Adapt the following suggestions for pre-viewing activities
or create your own activities, suggestions, and areas of focus.
Track
how you use wood products (including paper) in your everyday
life. How do you relate to trees? How do you value wood?
Look
for evidence of the logging industry in Oregon. Some evidence
might include forests, clearcuts and replanted areas, lumber
mills, lumber yards, log trucks on the highway, road signs,
piles of wood chips, and ships being loaded with logs.
Differentiate
between federal forests and forests that are privately owned.
Review a map of lands owned by the USDA Forest
Service2, the O & C Lands managed by the USDI
Bureau of Land Management, and Oregons state
forests3. Are any of these forests located near
you?
Describe
your view of the logger, and the logging way of life.
Define
the characteristics of land that is suitable for logging.
Describe the conditions that support Oregons major forests.
In what landform regions4 are these forests
located?
2 The USDA Forest Service administers 13 national
forests in Oregon: Deschutes, Fremont, Malheur, Mt.

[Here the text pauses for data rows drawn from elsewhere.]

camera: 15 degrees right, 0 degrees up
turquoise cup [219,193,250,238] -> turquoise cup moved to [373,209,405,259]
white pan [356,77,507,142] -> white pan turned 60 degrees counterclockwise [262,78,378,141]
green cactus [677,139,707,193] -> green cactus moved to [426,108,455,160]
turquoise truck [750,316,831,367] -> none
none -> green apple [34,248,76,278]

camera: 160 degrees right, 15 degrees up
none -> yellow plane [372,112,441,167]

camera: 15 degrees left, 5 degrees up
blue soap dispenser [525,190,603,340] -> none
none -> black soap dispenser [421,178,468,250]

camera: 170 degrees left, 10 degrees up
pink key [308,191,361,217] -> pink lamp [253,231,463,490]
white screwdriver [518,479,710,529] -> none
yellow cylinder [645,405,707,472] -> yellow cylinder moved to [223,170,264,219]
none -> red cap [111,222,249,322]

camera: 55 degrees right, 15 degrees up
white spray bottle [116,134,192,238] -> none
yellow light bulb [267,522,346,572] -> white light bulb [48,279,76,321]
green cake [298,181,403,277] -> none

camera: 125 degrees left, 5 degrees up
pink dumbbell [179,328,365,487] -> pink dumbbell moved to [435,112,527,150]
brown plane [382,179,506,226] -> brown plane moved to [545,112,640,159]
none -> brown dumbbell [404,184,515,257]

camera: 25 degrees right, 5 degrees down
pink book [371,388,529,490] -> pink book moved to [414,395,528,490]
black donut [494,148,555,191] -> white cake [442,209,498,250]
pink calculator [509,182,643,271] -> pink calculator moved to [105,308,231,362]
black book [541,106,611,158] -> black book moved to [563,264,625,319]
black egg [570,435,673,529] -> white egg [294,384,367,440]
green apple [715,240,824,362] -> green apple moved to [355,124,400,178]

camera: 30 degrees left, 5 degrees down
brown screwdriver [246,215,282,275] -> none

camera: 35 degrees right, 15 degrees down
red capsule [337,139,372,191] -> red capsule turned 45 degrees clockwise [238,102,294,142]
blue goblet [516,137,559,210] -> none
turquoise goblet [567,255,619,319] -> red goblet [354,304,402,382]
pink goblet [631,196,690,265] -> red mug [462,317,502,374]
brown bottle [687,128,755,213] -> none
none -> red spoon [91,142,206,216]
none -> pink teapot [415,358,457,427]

Hood,
Ochoco, Rogue River, Siskiyou, Siuslaw, Umatilla, Umpqua,
Wallowa-Whitman, Willamette, and Winema. They cover the
Coast Range, most of the Cascades, and the highlands of
northeastern Oregon.
3 Oregons state forests include Clatsop,
Tillamook, Santiam, Elliott, and Sun Pass.
4 See, e.g., Orr et al. (1992, Geology of Oregon,
Kendall/Hunt).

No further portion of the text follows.